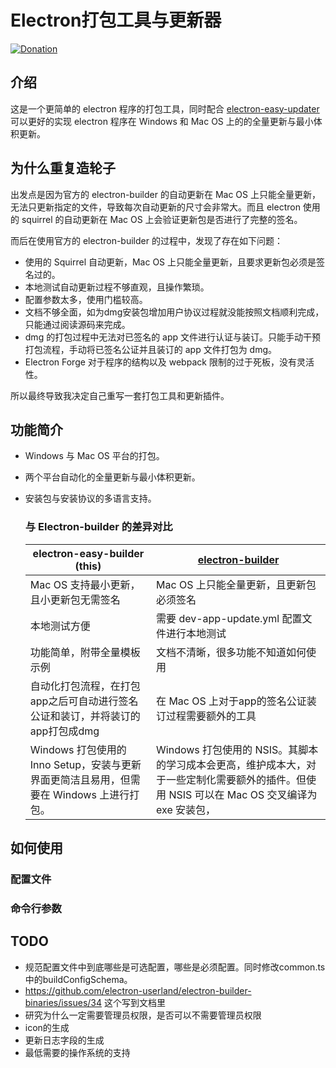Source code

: # Electron打包工具与更新器

[![Donation](https://img.shields.io/static/v1?label=Donation&message=❤️&style=social)](https://ko-fi.com/V7V7141EHB)

## 介绍
这是一个更简单的 electron 程序的打包工具，同时配合 [electron-easy-updater](https://github.com/featherJ/electron-easy-updater) 可以更好的实现 electron 程序在 Windows 和 Mac OS 上的的全量更新与最小体积更新。

## 为什么重复造轮子
出发点是因为官方的 electron-builder 的自动更新在 Mac OS 上只能全量更新，无法只更新指定的文件，导致每次自动更新的尺寸会非常大。而且 electron 使用的 squirrel 的自动更新在 Mac OS 上会验证更新包是否进行了完整的签名。

而后在使用官方的 electron-builder 的过程中，发现了存在如下问题：
* 使用的 Squirrel 自动更新，Mac OS 上只能全量更新，且要求更新包必须是签名过的。
* 本地测试自动更新过程不够直观，且操作繁琐。
* 配置参数太多，使用门槛较高。
* 文档不够全面，如为dmg安装包增加用户协议过程就没能按照文档顺利完成，只能通过阅读源码来完成。
* dmg 的打包过程中无法对已签名的 app 文件进行认证与装订。只能手动干预打包流程，手动将已签名公证并且装订的 app 文件打包为 dmg。
* Electron Forge 对于程序的结构以及 webpack 限制的过于死板，没有灵活性。

所以最终导致我决定自己重写一套打包工具和更新插件。

## 功能简介
* Windows 与 Mac OS 平台的打包。
* 两个平台自动化的全量更新与最小体积更新。
* 安装包与安装协议的多语言支持。

	### 与 Electron-builder 的差异对比
	| electron-easy-builder (this) | [electron-builder](https://www.electron.build/index.html) | 
	|----------|----------|
	| Mac OS 支持最小更新，且小更新包无需签名 | Mac OS 上只能全量更新，且更新包必须签名 |
	| 本地测试方便 | 需要 dev-app-update.yml 配置文件进行本地测试 |
	| 功能简单，附带全量模板示例 | 文档不清晰，很多功能不知道如何使用 |
	| 自动化打包流程，在打包app之后可自动进行签名公证和装订，并将装订的app打包成dmg | 在 Mac OS 上对于app的签名公证装订过程需要额外的工具 |
	| Windows 打包使用的 Inno Setup，安装与更新界面更简洁且易用，但需要在 Windows 上进行打包。 | Windows 打包使用的 NSIS。其脚本的学习成本会更高，维护成本大，对于一些定制化需要额外的插件。但使用 NSIS 可以在 Mac OS 交叉编译为 exe 安装包， |

## 如何使用


### 配置文件


### 命令行参数

## TODO
* 规范配置文件中到底哪些是可选配置，哪些是必须配置。同时修改common.ts中的buildConfigSchema。
* https://github.com/electron-userland/electron-builder-binaries/issues/34 这个写到文档里
* 研究为什么一定需要管理员权限，是否可以不需要管理员权限
* icon的生成
* 更新日志字段的生成
* 最低需要的操作系统的支持
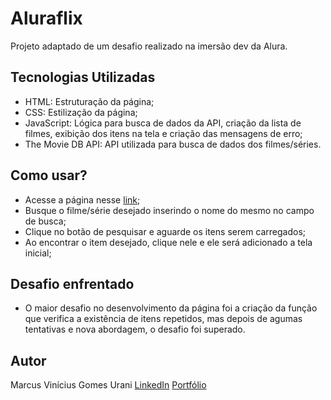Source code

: # Aluraflix

Projeto adaptado de um desafio realizado na imersão dev da Alura.

## Tecnologias Utilizadas

- HTML: Estruturação da página;
- CSS: Estilização da página;
- JavaScript: Lógica para busca de dados da API, criação da lista de filmes, exibição dos itens na tela e criação das mensagens de erro;
- The Movie DB API: API utilizada para busca de dados dos filmes/séries.

## Como usar?

- Acesse a página nesse [link](https://aluraflixx.netlify.app);
- Busque o filme/série desejado inserindo o nome do mesmo no campo de busca;
- Clique no botão de pesquisar e aguarde os itens serem carregados;
- Ao encontrar o item desejado, clique nele e ele será adicionado a tela inicial;

## Desafio enfrentado

- O maior desafio no desenvolvimento da página foi a criação da função que verifica a existência de itens repetidos, mas depois de agumas tentativas e nova abordagem, o desafio foi superado.

## Autor

Marcus Vinícius Gomes Urani
[LinkedIn](https://linkedin.com/in/marcusurani)
[Portfólio](https://marcusurani.netlify.app)
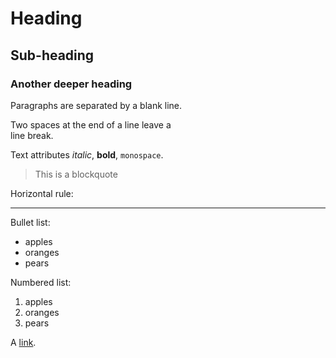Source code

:# Heading
## Sub-heading
### Another deeper heading
 
Paragraphs are separated
by a blank line.

Two spaces at the end of a line leave a  
line break.

Text attributes _italic_, **bold**, `monospace`.

> This is a blockquote

Horizontal rule:

---

Bullet list:

  * apples
  * oranges
  * pears

Numbered list:

  1. apples
  2. oranges
  3. pears

A [link](http://example.com).
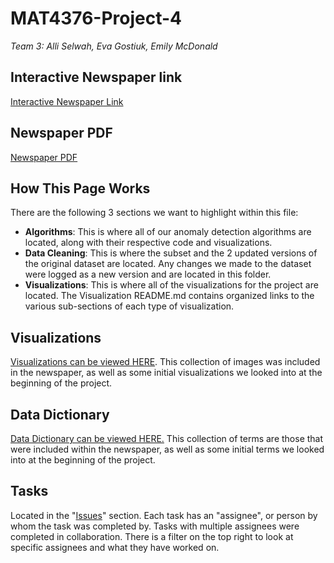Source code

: # MAT4376-Project-4
*Team 3: Alli Selwah, Eva Gostiuk, Emily McDonald*


## Interactive Newspaper link
[Interactive Newspaper Link]()
## Newspaper PDF
[Newspaper PDF](MAT4376_Project4_Team3_Newspaper.pdf)

## How This Page Works

There are the following 3 sections we want to highlight within this file: 

  * **Algorithms**: This is where all of our anomaly detection algorithms are located, along with their respective code and visualizations.
  * **Data Cleaning**: This is where the subset and the 2 updated versions of the original dataset are located. Any changes we made to the dataset were logged as a new version and are located in this folder. 
  * **Visualizations**: This is where all of the visualizations for the project are located. The Visualization README.md contains organized links to the various sub-sections of each type of visualization.

## Visualizations
[Visualizations can be viewed HERE](Visualizations/README.md). This collection of images was included in the newspaper, as well as some initial visualizations we looked into at the beginning of the project. 


## Data Dictionary
[Data Dictionary can be viewed HERE.](MAT4376_Data_Dictionary_Sheet1.pdf) This collection of terms are those that were included within the newspaper, as well as some initial terms we looked into at the beginning of the project. 


## Tasks

Located in the "[Issues](https://github.com/EvaGostiuk/MAT4376-project-4-team-3/issues)" section. Each task has an "assignee", or person by whom the task was completed by. Tasks with multiple assignees were completed in collaboration. There is a filter on the top right to look at specific assignees and what they have worked on. 

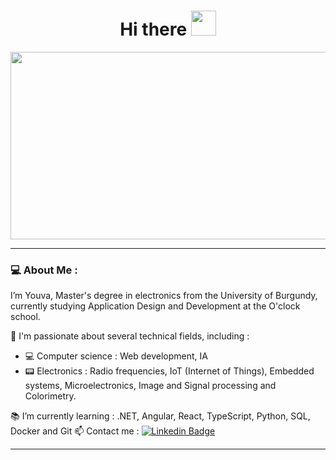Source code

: <div id="header" align="center">
  <img src="https://komarev.com/ghpvc/?username=YouvaLo&style=flat-square&color=blue" alt=""/>
<h1>Hi there 
<img src="https://media3.giphy.com/media/v1.Y2lkPTc5MGI3NjExZWMybHJkN24zMWl1cGliYjhubnRqZjM0eWpjZTM0eG16ZzZsdnNyOSZlcD12MV9pbnRlcm5hbF9naWZfYnlfaWQmY3Q9cw/Q1FOFOOF6CE6FlNFxL/giphy.webp" alt="" width="40px" height="40px"/>
</h1>
</div>
<div align="center"> 
  <img src="https://www.lw-works.com/wp-content/uploads/2023/02/developpeur-web-competences.jpg" width="600" height="300"/>
</div>

----------------------------------------------------------------------------------------------------------------------------

### 💻 About Me :

I’m Youva, Master's degree in electronics from the University of Burgundy, currently studying Application Design and Development at the O'clock school.
  
📡 I'm passionate about several technical fields, including :
   - 💻 Computer science : Web development, IA 
   - 📟 Electronics : Radio frequencies, IoT (Internet of Things), Embedded systems, Microelectronics, Image and Signal processing and Colorimetry.
    
📚 I’m currently learning : .NET, Angular, React, TypeScript, Python, SQL, Docker and Git 
📫 Contact me : [![Linkedin Badge](https://img.shields.io/badge/-profile-blue?style=flat&logo=Linkedin&logoColor=white)]([your-linkedin-url](https://www.linkedin.com/in/youva-lounas/))

----------------------------------------------------------------------------------------------------------------------------
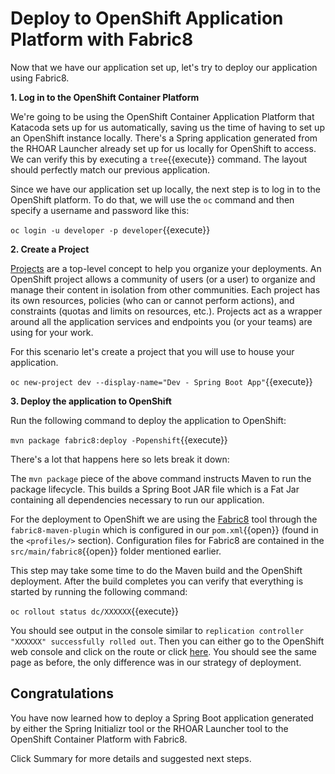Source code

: # Deploy to OpenShift Application Platform with Fabric8

Now that we have our application set up, let's try to deploy our application using Fabric8.

**1. Log in to the OpenShift Container Platform**

We're going to be using the OpenShift Container Application Platform that Katacoda sets up for us automatically, saving us the time of having to set up an OpenShift instance locally. There's a Spring application generated from the RHOAR Launcher already set up for us locally for OpenShift to access. We can verify this by executing a ``tree``{{execute}} command. The layout should perfectly match our previous application.

Since we have our application set up locally, the next step is to log in to the OpenShift platform. To do that, we will use the `oc` command and then specify a username and password like this:

``oc login -u developer -p developer``{{execute}}


**2. Create a Project**

[Projects](https://docs.openshift.com/container-platform/3.6/architecture/core_concepts/projects_and_users.html#projects) are a top-level concept to help you organize your deployments. An OpenShift project allows a community of users (or a user) to organize and manage their content in isolation from other communities. Each project has its own resources, policies (who can or cannot perform actions), and constraints (quotas and limits on resources, etc.). Projects act as a wrapper around all the application services and endpoints you (or your teams) are using for your work.

For this scenario let's create a project that you will use to house your application. 

``oc new-project dev --display-name="Dev - Spring Boot App"``{{execute}}


**3. Deploy the application to OpenShift**

Run the following command to deploy the application to OpenShift:

``mvn package fabric8:deploy -Popenshift``{{execute}}

There's a lot that happens here so lets break it down:

The `mvn package` piece of the above command instructs Maven to run the package lifecycle. This builds a Spring Boot JAR file which is a Fat Jar containing all dependencies necessary to run our application.

For the deployment to OpenShift we are using the [Fabric8](https://fabric8.io/) tool through the `fabric8-maven-plugin` which is configured in our ``pom.xml``{{open}} (found in the `<profiles/>` section). Configuration files for Fabric8 are contained in the ``src/main/fabric8``{{open}} folder mentioned earlier.

This step may take some time to do the Maven build and the OpenShift deployment. After the build completes you can verify that everything is started by running the following command:

``oc rollout status dc/XXXXXX``{{execute}}

You should see output in the console similar to `replication controller "XXXXXX" successfully rolled out`. Then you can either go to the OpenShift web console and click on the route or click [here](http://rhoar-training-dev.[[HOST_SUBDOMAIN]]-80-[[KATACODA_HOST]].environments.katacoda.com). You should see the same page as before, the only difference was in our strategy of deployment.

## Congratulations

You have now learned how to deploy a Spring Boot application generated by either the Spring Initializr tool or the RHOAR Launcher tool to the OpenShift Container Platform with Fabric8.

Click Summary for more details and suggested next steps.
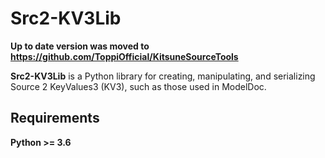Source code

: # Src2-KV3Lib

**Up to date version was moved to https://github.com/ToppiOfficial/KitsuneSourceTools**

**Src2-KV3Lib** is a Python library for creating, manipulating, and serializing Source 2 KeyValues3 (KV3), such as those used in ModelDoc.

## Requirements

**Python >= 3.6**
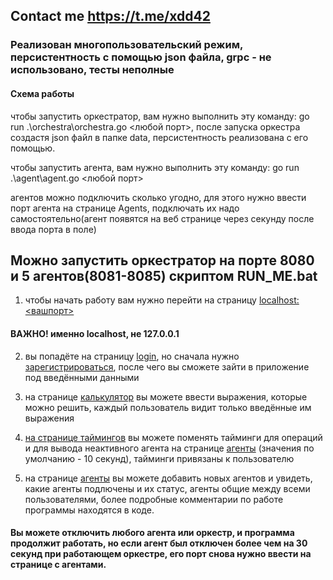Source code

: 
## Contact me https://t.me/xdd42

### Реализован многопользовательский режим, персистентность с помощью json файла, grpc - не использовано, тесты неполные

#### Схема работы

чтобы запустить оркестратор, вам нужно выполнить эту команду: go run .\orchestra\orchestra.go <любой порт>, после запуска оркестра создастя json файл в папке data, персистентность реализована с его помощью.

чтобы запустить агента, вам нужно выполнить эту команду: go run .\agent\agent.go <любой порт>

агентов можно подключить сколько угодно, для этого нужно ввести порт агента на странице Agents, подключать их надо самостоятельно(агент появятся на веб странице через секунду после ввода порта в поле)

## Можно запустить оркестратор на порте 8080 и 5 агентов(8081-8085) скриптом RUN_ME.bat

1) чтобы начать работу вам нужно перейти на страницу [localhost:<вашпорт>](http://localhost:8080)
#### ВАЖНО! именно localhost, не 127.0.0.1

2) вы попадёте на страницу [login](http://localhost:8080/login/), но сначала нужно [зарегистрироваться](http://localhost:8080/registration/), после чего вы сможете зайти в приложение под введёнными данными

3) на странице [калькулятор](http://localhost:8080/calculator/) вы можете ввести выражения, которые можно решить, каждый пользователь видит только введённые им выражения

4) [на странице таймингов](http://localhost:8080/timings/) вы можете поменять тайминги для операций и для вывода неактивного агента на странице [агенты](http://localhost:8080/agents/) (значения по умолчанию - 10 секунд), тайминги привязаны к пользователю

5) на странице [агенты](http://localhost:8080/agents/) вы можете добавить новых агентов и увидеть, какие агенты подлючены и их статус, агенты общие между всеми пользователями, более подробные комментарии по работе программы находятся в коде.

#### Вы можете отключить любого агента или оркестр, и программа продолжит работать, но если агент был отключен более чем на 30 секунд при работающем оркестре, его порт снова нужно ввести на странице с агентами.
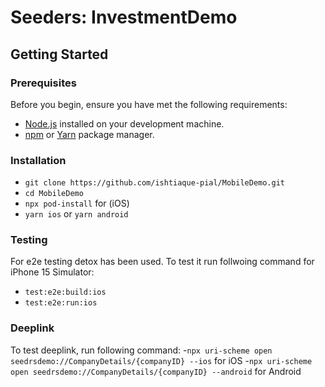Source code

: # Seeders: InvestmentDemo

## Getting Started

### Prerequisites

Before you begin, ensure you have met the following requirements:

- [Node.js](https://nodejs.org/) installed on your development machine.
- [npm](https://www.npmjs.com/) or [Yarn](https://yarnpkg.com/) package manager.

### Installation

- `git clone https://github.com/ishtiaque-pial/MobileDemo.git`
- `cd MobileDemo`
- `npx pod-install` for (iOS)
- `yarn ios` or `yarn android`

### Testing

For e2e testing detox has been used. To test it run follwoing command for iPhone 15 Simulator:

- `test:e2e:build:ios`
- `test:e2e:run:ios`

### Deeplink

To test deeplink, run following command: -`npx uri-scheme open seedrsdemo://CompanyDetails/{companyID} --ios` for iOS -`npx uri-scheme open seedrsdemo://CompanyDetails/{companyID} --android` for Android
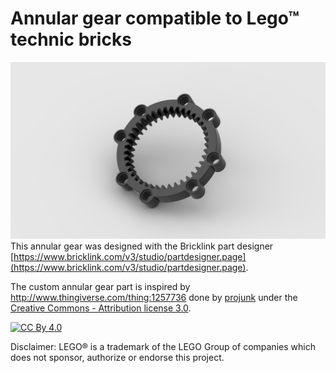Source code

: # Annular gear compatible to Lego™ technic bricks

![lego annular gear](/annular-gear.png)
This annular gear was designed with the Bricklink part designer [https://www.bricklink.com/v3/studio/partdesigner.page](https://www.bricklink.com/v3/studio/partdesigner.page).


The custom annular gear part is inspired by http://www.thingiverse.com/thing:1257736 done by [projunk](https://www.thingiverse.com/projunk/about) under the [Creative Commons - Attribution license 3.0](http://creativecommons.org/licenses/by/3.0/).

[![CC By 4.0](https://i.creativecommons.org/l/by/4.0/88x31.png)](http://creativecommons.org/licenses/by/4.0/)

Disclaimer: LEGO® is a trademark of the LEGO Group of companies which does not sponsor, authorize or endorse this project.
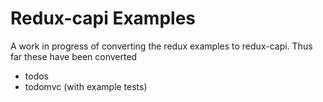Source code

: # Redux-capi Examples

A work in progress of converting the redux examples to redux-capi.  Thus far these have been converted

* todos
* todomvc (with example tests)
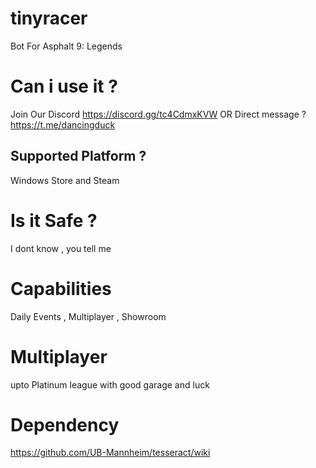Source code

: # tinyracer
Bot For Asphalt 9: Legends

# Can i use it ?
Join Our Discord https://discord.gg/tc4CdmxKVW
 OR 
Direct message ? https://t.me/dancingduck

## Supported Platform ?
Windows Store and Steam

# Is it Safe ?
I dont know , you tell me

# Capabilities
Daily Events , Multiplayer , Showroom

# Multiplayer
upto Platinum league with good garage and luck

# Dependency
https://github.com/UB-Mannheim/tesseract/wiki



<!--
**tinyracer/tinyracer** is a ✨ _special_ ✨ repository because its `README.md` (this file) appears on your GitHub profile.

Here are some ideas to get you started:

- 🔭 I’m currently working on ...
- 🌱 I’m currently learning ...
- 👯 I’m looking to collaborate on ...
- 🤔 I’m looking for help with ...
- 💬 Ask me about ...
- 📫 How to reach me: ...
- 😄 Pronouns: ...
- ⚡ Fun fact: ...
-->
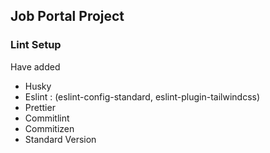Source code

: ## Job Portal Project

### Lint Setup

Have added

- Husky
- Eslint : (eslint-config-standard, eslint-plugin-tailwindcss)
- Prettier
- Commitlint
- Commitizen
- Standard Version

_ _ _ _

__What is needed__.
Determine the number of lines in the material above that include the word "страницу". Give that number and no other text.

__Exercise solution__.
2